Trentaseimila veicoli autonomi “infiltrati” e comandati da un hacker basterebbero a bloccare ogni forma di mobilità su strada a Manhattan. A delineare uno scenario altamente improbabile – il “peggiore possibile” nelle parole stesse dei ricercatori – è un gruppo di scienziati del Georgia Institute of Technology di Atlanta (USA).

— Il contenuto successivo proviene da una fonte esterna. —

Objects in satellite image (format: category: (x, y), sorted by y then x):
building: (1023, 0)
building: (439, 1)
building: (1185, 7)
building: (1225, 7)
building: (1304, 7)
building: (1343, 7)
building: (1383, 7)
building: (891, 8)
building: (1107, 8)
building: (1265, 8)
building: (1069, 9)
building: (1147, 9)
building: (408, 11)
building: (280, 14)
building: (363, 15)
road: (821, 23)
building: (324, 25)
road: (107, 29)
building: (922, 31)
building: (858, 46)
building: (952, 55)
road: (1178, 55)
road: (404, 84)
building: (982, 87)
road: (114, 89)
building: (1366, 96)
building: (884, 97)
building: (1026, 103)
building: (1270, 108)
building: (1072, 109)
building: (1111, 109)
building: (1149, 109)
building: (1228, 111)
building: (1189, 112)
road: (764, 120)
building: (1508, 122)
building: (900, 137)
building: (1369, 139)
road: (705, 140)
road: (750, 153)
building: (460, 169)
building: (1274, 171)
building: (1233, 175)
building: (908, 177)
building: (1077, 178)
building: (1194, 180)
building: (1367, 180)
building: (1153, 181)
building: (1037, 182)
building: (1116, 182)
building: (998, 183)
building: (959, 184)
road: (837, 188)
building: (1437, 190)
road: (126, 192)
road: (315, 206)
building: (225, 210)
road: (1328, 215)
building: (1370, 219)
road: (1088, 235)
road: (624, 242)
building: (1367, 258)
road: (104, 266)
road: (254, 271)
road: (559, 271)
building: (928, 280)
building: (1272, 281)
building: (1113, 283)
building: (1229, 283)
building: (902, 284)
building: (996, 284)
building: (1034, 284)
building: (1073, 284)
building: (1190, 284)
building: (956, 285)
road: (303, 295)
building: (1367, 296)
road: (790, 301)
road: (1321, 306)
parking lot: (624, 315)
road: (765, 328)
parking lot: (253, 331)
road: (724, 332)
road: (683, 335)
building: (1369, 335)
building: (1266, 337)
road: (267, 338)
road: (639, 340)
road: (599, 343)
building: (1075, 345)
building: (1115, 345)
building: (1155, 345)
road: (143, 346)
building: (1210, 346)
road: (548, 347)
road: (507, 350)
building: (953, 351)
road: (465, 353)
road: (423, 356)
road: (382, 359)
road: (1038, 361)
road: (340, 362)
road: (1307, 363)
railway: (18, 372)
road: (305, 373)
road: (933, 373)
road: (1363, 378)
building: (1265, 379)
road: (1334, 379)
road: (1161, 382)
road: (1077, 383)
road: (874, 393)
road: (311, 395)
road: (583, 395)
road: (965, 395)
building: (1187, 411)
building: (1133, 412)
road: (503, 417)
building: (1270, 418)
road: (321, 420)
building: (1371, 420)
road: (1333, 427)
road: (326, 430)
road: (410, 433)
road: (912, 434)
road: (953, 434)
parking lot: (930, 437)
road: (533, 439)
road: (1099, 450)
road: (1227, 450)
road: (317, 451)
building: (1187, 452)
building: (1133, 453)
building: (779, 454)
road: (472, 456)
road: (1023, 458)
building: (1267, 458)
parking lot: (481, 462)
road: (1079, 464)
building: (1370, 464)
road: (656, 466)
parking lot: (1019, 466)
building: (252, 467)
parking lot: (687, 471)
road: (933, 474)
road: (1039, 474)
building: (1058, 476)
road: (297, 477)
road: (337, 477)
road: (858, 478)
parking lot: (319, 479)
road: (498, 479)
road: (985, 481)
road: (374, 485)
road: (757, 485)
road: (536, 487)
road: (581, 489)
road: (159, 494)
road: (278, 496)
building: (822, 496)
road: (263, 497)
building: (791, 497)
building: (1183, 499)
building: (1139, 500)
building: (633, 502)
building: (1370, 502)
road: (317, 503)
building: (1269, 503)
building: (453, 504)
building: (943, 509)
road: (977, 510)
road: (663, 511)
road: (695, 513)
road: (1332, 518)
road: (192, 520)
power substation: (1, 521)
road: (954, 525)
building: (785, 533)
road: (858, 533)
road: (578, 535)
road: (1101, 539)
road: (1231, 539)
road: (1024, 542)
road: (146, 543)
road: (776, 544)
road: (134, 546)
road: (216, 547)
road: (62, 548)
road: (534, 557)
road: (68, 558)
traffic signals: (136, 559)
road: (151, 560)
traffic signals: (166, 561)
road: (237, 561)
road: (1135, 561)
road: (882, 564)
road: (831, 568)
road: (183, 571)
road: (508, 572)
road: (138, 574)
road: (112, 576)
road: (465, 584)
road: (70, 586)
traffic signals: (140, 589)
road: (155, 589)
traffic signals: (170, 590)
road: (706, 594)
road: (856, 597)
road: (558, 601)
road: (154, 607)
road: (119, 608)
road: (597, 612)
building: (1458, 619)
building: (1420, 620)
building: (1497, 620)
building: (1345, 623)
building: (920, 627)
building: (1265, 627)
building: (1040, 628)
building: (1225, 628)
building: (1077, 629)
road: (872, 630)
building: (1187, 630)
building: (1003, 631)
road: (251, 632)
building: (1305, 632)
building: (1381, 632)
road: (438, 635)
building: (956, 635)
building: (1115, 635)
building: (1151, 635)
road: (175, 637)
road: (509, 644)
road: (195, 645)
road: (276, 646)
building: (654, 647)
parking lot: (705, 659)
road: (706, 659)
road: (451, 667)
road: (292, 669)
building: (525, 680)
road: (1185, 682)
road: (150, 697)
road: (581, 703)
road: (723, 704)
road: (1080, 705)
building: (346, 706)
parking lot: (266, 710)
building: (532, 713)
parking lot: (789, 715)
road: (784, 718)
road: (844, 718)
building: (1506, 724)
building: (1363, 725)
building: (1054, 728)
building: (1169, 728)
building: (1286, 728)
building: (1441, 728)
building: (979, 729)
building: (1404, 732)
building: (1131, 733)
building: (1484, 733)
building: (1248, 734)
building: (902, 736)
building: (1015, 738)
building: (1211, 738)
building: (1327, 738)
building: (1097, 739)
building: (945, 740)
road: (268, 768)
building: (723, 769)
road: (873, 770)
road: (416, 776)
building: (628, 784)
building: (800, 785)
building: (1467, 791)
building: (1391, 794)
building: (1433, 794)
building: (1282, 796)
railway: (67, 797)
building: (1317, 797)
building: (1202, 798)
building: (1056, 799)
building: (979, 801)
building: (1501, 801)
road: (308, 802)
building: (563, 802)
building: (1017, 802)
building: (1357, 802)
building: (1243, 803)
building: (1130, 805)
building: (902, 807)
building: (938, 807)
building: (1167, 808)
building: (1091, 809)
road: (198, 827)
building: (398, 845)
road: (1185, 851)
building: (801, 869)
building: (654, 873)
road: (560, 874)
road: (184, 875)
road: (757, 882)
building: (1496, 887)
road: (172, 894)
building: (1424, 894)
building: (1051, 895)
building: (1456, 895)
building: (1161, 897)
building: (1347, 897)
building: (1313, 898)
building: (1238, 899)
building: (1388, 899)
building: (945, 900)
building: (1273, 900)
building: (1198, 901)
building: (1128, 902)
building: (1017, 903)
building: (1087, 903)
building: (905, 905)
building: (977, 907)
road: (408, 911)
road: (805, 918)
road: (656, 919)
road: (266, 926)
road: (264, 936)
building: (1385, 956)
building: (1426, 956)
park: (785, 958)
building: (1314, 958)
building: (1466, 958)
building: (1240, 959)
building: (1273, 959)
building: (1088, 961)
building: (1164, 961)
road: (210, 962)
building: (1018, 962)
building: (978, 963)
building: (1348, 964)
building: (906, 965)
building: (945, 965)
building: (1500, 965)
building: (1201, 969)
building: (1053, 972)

Finora le simulazioni sulla sicurezza dei veicoli autonomi si sono concentrate sul (difficile) rapporto con i pedoni. Un cyber attack a un’auto autonoma è complicato, ma non impossibile, e potrebbe risolversi con la vettura nel completo controllo di un “pirata della strada” che agisca da remoto. Lo scenario è particolarmente inquietante se si pensa a cosa potrebbe fare un’auto “impazzita” in una città affollata: una vettura connessa piratata potrebbe trasformarsi in un’arma in movimento.
Ferme all’improvviso. In questo caso, il team si è concentrato su quello che accadrebbe se una certa quantità di smartcar venisse hackerata contemporaneamente. Un attacco che coinvolga soltanto il 10% dei veicoli totali di Manhattan sarebbe sufficiente a paralizzare il traffico su ruote in città e bloccare i servizi di emergenza (camion dei pompieri, ambulanze). Nelle loro simulazioni i ricercatori hanno arrestato veicoli a caso su strade da 2 a 6 corsie.
Nell’85% dei casi, il traffico si è bloccato completamente. Hackerare 13 auto a chilometro per corsia basterebbe a paralizzare l’intera città: l’ingorgo di traffico si diffonderebbe facilmente perché le varie aree di Manhattan sono altamente connesse da reti viarie. Il traffico non si bloccherebbe del tutto soltanto nelle aree e negli orari con pochi veicoli su strada, ma anche in quel caso la velocità di scorrimento diminuirebbe.
Un baco di sistema. Per Simon Parkinson, informatico ed esperto in cybersecurity presso l’Università di Huddersfield, Regno Unito, lo studio è il primo a quantificare la portata di un attacco su vasta scala ai veicoli autonomi. Una simile situazione è però assai improbabile: è più facile che si verifichi un blocco del genere in seguito all’aggiornamento di un software finito male. Senza contare che, se l’obiettivo fosse paralizzare una città, si farebbe prima ad hackerare i sistemi “connessi” di segnaletica stradale, capaci di comunicare con i veicoli e regolare il traffico di conseguenza.